** Task statement **
Look below for the line containing "no significant expression"; from there, print each line exactly up to and including the line containing "is a histopathology", and stop.

Entries taken from a collection
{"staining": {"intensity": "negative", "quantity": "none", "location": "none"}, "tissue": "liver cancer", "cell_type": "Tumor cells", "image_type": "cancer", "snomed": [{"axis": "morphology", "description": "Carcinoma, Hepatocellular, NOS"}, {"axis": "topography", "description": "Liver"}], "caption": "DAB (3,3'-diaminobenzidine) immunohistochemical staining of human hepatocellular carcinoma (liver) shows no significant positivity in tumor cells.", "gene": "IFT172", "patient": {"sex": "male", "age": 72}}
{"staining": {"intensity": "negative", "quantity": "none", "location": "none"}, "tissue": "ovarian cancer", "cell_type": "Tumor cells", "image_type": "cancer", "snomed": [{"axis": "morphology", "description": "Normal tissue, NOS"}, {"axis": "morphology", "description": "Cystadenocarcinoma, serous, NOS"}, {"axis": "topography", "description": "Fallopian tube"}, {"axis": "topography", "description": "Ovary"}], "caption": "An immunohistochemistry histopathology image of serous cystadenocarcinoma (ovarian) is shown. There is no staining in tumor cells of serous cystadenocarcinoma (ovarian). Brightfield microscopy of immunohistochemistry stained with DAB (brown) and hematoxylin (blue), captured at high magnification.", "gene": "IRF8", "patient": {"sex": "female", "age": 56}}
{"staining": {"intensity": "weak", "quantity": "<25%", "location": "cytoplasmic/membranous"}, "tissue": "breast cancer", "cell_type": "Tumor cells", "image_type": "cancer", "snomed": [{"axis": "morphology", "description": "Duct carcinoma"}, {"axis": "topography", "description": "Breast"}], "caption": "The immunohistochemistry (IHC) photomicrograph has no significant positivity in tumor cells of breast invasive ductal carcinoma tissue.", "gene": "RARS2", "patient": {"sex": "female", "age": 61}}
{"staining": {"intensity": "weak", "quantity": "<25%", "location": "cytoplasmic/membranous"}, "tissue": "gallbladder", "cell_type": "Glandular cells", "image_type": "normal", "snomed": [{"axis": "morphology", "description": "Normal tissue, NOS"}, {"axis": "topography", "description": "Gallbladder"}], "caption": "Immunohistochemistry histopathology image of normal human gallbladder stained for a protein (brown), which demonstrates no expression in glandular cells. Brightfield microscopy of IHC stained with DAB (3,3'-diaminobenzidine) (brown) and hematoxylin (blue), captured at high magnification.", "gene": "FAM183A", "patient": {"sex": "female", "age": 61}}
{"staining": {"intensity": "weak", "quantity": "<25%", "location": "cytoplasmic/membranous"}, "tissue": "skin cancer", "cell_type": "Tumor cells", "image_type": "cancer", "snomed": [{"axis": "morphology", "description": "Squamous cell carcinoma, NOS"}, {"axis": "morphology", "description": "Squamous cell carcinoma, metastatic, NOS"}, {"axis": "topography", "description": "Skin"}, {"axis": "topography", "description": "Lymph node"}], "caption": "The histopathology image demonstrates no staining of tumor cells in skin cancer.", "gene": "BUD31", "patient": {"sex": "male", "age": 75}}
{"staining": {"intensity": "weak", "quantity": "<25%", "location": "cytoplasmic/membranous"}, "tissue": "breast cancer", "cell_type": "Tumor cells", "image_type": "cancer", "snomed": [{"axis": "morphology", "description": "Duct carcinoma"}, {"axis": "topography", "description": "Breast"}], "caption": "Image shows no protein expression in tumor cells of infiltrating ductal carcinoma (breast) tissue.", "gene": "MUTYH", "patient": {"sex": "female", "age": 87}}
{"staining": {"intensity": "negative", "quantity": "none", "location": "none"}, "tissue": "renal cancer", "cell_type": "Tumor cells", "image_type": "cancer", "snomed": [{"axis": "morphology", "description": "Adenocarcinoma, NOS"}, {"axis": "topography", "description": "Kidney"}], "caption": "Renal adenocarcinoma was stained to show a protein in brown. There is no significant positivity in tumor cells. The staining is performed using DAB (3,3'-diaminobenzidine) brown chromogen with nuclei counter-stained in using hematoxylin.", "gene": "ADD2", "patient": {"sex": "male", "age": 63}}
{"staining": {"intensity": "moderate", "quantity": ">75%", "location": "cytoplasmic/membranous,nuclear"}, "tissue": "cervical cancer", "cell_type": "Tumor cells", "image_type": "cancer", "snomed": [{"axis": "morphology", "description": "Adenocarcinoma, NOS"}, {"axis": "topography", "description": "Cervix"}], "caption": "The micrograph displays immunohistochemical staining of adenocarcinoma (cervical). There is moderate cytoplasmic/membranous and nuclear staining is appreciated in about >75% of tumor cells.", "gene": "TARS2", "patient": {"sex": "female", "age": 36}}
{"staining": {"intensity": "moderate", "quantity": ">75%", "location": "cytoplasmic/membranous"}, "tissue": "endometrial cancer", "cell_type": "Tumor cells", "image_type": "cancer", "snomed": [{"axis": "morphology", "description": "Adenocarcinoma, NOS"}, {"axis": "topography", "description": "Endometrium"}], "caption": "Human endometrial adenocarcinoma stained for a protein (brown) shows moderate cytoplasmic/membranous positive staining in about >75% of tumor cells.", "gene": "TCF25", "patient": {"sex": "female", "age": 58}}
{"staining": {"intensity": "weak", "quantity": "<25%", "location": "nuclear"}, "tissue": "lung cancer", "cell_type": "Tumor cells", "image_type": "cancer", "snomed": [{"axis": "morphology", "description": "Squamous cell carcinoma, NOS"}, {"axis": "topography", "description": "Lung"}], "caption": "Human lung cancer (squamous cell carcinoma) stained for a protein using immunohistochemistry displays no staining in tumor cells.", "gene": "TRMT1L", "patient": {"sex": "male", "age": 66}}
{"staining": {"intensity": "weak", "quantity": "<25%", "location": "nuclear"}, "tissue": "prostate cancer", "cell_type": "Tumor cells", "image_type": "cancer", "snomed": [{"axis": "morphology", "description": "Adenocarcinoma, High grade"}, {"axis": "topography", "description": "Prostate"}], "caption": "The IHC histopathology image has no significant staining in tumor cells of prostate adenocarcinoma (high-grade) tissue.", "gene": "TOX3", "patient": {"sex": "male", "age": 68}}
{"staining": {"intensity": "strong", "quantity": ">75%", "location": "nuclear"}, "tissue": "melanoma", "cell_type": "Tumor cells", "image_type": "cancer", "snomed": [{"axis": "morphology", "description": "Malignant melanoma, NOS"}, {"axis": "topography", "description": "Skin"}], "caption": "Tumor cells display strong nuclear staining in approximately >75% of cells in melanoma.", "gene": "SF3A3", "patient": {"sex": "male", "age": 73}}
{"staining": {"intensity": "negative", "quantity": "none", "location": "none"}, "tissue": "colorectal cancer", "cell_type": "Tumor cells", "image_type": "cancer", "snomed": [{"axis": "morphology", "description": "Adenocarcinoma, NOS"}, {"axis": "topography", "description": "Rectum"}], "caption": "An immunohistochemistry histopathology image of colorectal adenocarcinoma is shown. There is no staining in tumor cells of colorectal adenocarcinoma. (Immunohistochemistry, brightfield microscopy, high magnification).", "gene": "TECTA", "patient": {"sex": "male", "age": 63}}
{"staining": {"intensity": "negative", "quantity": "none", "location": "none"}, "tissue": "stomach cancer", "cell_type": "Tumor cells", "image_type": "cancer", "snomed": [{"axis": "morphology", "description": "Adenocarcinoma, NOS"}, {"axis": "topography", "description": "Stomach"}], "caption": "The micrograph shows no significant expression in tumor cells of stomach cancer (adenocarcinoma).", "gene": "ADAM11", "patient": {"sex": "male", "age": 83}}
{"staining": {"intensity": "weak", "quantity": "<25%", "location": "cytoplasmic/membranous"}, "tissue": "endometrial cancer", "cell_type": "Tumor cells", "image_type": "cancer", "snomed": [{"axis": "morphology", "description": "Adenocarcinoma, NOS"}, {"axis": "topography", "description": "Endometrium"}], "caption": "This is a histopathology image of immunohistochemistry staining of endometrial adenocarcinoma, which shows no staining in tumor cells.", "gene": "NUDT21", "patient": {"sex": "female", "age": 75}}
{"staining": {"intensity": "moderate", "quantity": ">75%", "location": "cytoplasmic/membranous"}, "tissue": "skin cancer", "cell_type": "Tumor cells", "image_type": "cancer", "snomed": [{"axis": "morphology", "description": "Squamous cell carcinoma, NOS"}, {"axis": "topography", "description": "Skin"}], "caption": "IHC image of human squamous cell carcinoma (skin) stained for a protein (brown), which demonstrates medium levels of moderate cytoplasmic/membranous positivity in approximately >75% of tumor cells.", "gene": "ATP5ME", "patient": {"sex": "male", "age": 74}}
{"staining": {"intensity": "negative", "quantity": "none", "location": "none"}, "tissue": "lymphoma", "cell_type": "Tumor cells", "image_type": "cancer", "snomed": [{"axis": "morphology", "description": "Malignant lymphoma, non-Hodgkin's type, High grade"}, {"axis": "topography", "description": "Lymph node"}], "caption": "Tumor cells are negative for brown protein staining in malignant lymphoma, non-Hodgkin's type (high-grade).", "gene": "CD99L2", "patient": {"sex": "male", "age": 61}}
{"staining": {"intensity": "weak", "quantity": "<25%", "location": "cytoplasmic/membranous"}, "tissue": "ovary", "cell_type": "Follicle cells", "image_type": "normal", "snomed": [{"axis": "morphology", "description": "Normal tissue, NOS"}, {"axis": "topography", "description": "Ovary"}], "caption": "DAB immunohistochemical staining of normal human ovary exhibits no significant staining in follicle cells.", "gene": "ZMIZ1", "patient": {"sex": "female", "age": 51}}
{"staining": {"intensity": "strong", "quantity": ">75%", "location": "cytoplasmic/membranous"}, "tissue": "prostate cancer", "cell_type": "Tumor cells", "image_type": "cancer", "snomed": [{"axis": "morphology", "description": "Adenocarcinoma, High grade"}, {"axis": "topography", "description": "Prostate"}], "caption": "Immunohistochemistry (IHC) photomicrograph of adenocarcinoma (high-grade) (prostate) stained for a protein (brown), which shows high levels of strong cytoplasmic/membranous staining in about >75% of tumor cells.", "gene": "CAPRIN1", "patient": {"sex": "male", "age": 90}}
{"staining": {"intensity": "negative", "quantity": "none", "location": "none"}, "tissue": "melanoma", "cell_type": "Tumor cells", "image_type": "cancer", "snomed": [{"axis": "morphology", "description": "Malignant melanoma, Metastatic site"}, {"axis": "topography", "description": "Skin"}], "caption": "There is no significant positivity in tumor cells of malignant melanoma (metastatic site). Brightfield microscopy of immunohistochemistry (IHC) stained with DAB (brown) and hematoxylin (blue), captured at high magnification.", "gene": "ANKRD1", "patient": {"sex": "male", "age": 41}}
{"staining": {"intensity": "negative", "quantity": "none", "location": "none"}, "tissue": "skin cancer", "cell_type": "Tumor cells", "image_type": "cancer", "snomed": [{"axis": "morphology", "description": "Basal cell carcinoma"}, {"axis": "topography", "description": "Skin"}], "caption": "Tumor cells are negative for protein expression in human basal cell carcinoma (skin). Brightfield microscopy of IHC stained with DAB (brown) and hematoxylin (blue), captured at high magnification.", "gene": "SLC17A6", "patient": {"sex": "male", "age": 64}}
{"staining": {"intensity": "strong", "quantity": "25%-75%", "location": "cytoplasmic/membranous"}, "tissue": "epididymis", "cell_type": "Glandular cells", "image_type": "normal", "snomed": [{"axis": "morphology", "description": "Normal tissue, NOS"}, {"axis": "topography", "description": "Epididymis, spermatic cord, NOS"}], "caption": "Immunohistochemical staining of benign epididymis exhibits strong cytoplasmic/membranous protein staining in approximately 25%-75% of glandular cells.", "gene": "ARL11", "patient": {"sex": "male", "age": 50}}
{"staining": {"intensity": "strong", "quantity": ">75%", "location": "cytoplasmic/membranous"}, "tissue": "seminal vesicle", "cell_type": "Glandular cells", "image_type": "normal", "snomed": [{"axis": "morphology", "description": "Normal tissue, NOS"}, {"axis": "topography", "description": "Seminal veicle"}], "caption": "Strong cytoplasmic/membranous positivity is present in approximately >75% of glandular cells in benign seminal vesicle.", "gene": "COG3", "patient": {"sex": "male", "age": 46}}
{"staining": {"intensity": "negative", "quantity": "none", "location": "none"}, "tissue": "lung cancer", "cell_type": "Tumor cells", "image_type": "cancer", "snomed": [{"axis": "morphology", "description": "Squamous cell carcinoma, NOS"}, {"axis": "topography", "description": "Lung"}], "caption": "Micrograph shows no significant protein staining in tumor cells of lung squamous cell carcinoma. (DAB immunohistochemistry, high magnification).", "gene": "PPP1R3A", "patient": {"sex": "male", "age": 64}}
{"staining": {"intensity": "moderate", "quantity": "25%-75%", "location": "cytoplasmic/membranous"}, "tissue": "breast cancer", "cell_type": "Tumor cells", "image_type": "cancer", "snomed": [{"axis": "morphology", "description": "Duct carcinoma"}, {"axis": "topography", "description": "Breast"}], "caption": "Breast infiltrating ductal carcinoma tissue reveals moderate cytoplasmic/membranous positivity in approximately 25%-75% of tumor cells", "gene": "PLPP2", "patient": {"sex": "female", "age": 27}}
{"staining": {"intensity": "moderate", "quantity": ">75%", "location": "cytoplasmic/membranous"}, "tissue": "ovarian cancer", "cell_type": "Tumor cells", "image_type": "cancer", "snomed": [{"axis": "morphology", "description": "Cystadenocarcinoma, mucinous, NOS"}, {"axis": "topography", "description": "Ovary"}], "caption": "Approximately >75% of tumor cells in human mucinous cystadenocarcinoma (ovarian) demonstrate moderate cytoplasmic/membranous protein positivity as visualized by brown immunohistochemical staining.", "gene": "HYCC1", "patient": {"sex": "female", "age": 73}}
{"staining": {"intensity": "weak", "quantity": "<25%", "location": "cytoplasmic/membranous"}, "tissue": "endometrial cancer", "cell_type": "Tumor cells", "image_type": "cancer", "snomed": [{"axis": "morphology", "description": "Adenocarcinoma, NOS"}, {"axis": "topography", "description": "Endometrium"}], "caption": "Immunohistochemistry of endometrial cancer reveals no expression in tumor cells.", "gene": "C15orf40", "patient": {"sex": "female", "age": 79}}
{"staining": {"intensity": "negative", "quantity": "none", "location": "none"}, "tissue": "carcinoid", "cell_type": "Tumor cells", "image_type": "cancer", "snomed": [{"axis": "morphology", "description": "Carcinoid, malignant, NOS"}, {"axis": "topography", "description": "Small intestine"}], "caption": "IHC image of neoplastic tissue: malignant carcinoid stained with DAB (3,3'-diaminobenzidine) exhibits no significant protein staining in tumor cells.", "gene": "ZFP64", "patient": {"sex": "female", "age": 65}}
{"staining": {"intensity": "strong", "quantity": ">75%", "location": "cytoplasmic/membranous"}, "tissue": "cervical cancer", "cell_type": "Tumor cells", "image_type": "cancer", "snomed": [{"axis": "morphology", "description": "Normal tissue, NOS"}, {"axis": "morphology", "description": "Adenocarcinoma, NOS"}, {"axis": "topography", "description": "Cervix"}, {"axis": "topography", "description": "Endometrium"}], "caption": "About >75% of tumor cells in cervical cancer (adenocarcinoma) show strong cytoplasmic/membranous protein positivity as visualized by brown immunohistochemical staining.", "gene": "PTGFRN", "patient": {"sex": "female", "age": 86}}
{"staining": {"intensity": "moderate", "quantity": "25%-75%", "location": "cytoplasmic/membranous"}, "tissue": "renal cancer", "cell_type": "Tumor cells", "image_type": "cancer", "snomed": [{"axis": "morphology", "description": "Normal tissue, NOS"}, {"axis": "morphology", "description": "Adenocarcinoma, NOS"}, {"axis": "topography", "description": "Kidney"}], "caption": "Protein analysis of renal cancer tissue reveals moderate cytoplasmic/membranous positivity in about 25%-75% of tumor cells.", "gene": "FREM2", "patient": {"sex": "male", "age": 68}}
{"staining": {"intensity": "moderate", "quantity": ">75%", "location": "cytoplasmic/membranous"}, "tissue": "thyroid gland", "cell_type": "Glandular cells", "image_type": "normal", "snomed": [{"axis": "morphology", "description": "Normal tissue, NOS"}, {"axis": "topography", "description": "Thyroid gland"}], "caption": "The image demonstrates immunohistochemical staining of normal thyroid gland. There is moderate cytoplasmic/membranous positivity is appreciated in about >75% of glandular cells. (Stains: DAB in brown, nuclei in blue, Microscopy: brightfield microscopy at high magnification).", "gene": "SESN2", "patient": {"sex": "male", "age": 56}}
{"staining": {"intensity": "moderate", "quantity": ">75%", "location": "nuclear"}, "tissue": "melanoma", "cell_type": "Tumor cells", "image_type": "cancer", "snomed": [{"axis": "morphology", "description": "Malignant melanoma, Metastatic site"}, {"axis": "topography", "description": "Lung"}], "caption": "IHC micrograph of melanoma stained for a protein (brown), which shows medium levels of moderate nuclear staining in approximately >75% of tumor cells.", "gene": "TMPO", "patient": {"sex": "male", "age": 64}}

** Exercise solution **
{"staining": {"intensity": "negative", "quantity": "none", "location": "none"}, "tissue": "stomach cancer", "cell_type": "Tumor cells", "image_type": "cancer", "snomed": [{"axis": "morphology", "description": "Adenocarcinoma, NOS"}, {"axis": "topography", "description": "Stomach"}], "caption": "The micrograph shows no significant expression in tumor cells of stomach cancer (adenocarcinoma).", "gene": "ADAM11", "patient": {"sex": "male", "age": 83}}
{"staining": {"intensity": "weak", "quantity": "<25%", "location": "cytoplasmic/membranous"}, "tissue": "endometrial cancer", "cell_type": "Tumor cells", "image_type": "cancer", "snomed": [{"axis": "morphology", "description": "Adenocarcinoma, NOS"}, {"axis": "topography", "description": "Endometrium"}], "caption": "This is a histopathology image of immunohistochemistry staining of endometrial adenocarcinoma, which shows no staining in tumor cells.", "gene": "NUDT21", "patient": {"sex": "female", "age": 75}}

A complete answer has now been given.